I agree get a 220V MIG. For a home mechanic that wants a welder that will do anything you need it to do, I'd specifically suggest as a bare minimum one of the following...Hobart Handler 190, Lincoln Powermig 180c, or Millermatic 180. Hobart will be the cheapest of the bunch (it's Miller's discount line) but it still gets very good reviews. Biggest difference is the stepped voltages on the Hobart (7 choices), vs infinite voltage on the Lincoln & Miller. But that won't matter much because 7 choices are pretty good...better than many cheaper ones that only offer 4. Millermatic will be the most expensive probably, but it has this a slick "Autoset" feature that takes much of the learning curve away of setting voltage & wire speed and reportedly works pretty well (I haven't personally tried one). Might be worth the little extra cash.
I feel all of those will work well and you can get one new for about $700-1,000ish in the US...not sure about where you're at. I consider those models a minimum and I would not suggest anyone ever go any smaller/cheaper than those. None will include a gas bottle so you'll need to add that cost. And then for your first welding project, you buy some angle iron and build yourself a welding cart out of it to hold your new welder, bottle, and tools. That welding cart will be your welding 101 class...it's a great way to learn and a non-critical part you can do screwed up welds on and not really hurt anything.

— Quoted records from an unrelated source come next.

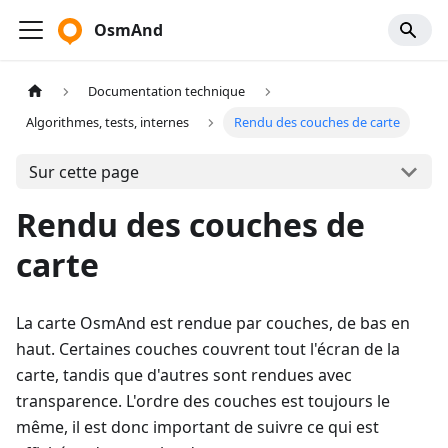
OsmAnd
Documentation technique
Algorithmes, tests, internes
Rendu des couches de carte
Sur cette page
Rendu des couches de
carte
La carte OsmAnd est rendue par couches, de bas en
haut. Certaines couches couvrent tout l'écran de la
carte, tandis que d'autres sont rendues avec
transparence. L'ordre des couches est toujours le
même, il est donc important de suivre ce qui est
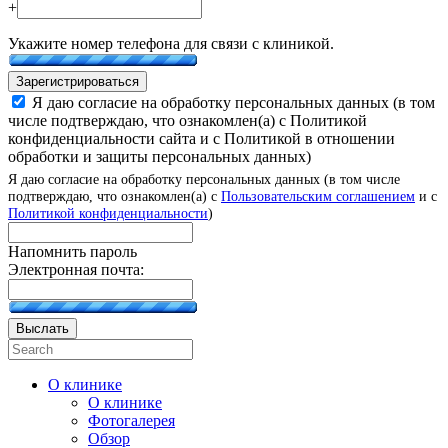
+
Укажите номер телефона для связи с клиникой.
Зарегистрироваться
Я даю согласие на обработку персональных данных (в том
числе подтверждаю, что ознакомлен(а) с Политикой
конфиденциальности сайта и с Политикой в отношении
обработки и защиты персональных данных)
Я даю согласие на обработку персональных данных (в том числе
подтверждаю, что ознакомлен(а) с
Пользовательским соглашением
и с
Политикой конфиденциальности
)
Напомнить пароль
Электронная почта:
Выслать
О клинике
О клинике
Фотогалерея
Обзор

I feel you should entirely avoid the 110V units (the link Neil provided above is a 110). I admit they can often work well, but most are VERY easy to exceed duty cycle if you do anything beyond thin sheetmetal, and therefore they'll usually live a short life before burning up a circuit board or something and costing you substantially more in the long run. Do NOT fall into the Harbor Freight trap for a welder. Junk. My other STRONG suggestion is to invest in a decent quality auto-darkening helmet. It makes life soooooo much nicer, will shorten your learning curve, and as a small side benefit it might prevent you from actually going blind. By the time you add all that up (welder, bottle, helmet, some material) I don't see you getting what you probably need for much less than about $1500(new)...but it will be very much a worthwhile expense.